On 10/10/2013 10:54 AM, Andrei Alexandrescu wrote:
On 10/10/13 12:18 AM, Walter Bright wrote:
On 10/9/2013 11:34 PM, Jacob Carlborg wrote:
On 2013-10-10 02:22, Sean Kelly wrote:

Only that this would have to be communicated to the user, since
moving data
later is problematic. Today, I think it's common to construct an
object as
unshared and then cast it.

What is the reason to not create it as "shared" in the first place?

1. Shared data cannot be passed to regular functions.

I don't understand this. If a function/method accepts "shared", then it can be
passed shared data.

I meant regular functions as in they are not typed as taking shared arguments. Shared cannot be implicitly cast to unshared. I say regular because very, very few functions are typed as accepting shared arguments.

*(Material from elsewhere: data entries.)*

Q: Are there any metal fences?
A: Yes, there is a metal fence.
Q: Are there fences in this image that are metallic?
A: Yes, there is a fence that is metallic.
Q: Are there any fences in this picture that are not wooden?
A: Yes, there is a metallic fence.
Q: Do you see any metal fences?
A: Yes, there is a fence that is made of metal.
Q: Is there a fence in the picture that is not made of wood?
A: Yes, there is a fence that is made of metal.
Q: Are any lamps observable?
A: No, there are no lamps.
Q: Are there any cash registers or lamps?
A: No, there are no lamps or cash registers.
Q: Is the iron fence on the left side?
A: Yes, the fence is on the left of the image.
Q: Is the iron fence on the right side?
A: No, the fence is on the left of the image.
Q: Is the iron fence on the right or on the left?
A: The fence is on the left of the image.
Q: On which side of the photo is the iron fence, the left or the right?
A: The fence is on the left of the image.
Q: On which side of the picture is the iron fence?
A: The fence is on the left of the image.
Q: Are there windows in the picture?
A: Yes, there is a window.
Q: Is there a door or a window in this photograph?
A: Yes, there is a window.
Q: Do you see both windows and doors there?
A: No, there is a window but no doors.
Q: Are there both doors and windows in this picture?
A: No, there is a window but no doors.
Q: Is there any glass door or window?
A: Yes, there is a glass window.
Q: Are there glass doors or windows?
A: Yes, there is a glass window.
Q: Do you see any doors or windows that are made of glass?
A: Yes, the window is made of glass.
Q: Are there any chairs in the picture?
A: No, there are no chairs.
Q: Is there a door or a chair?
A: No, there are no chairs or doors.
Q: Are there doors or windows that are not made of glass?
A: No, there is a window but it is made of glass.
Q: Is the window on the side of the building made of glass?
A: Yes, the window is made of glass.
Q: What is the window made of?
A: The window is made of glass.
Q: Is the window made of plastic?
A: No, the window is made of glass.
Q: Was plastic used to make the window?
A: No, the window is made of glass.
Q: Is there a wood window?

2. Functions that create data structures would have to know in advance
that they'll be creating a shared object. I'm not so sure this would not
be an invasive change.

There is no other way around it. And this is not a change - it's fixing 
something.

I'm not convinced of that at all.


3. Immutable data is implicitly shared. But it is not created immutable
- it is created as mutable data, then set to some state, then cast to
immutable.

That all must happen in the runtime, NOT in user code.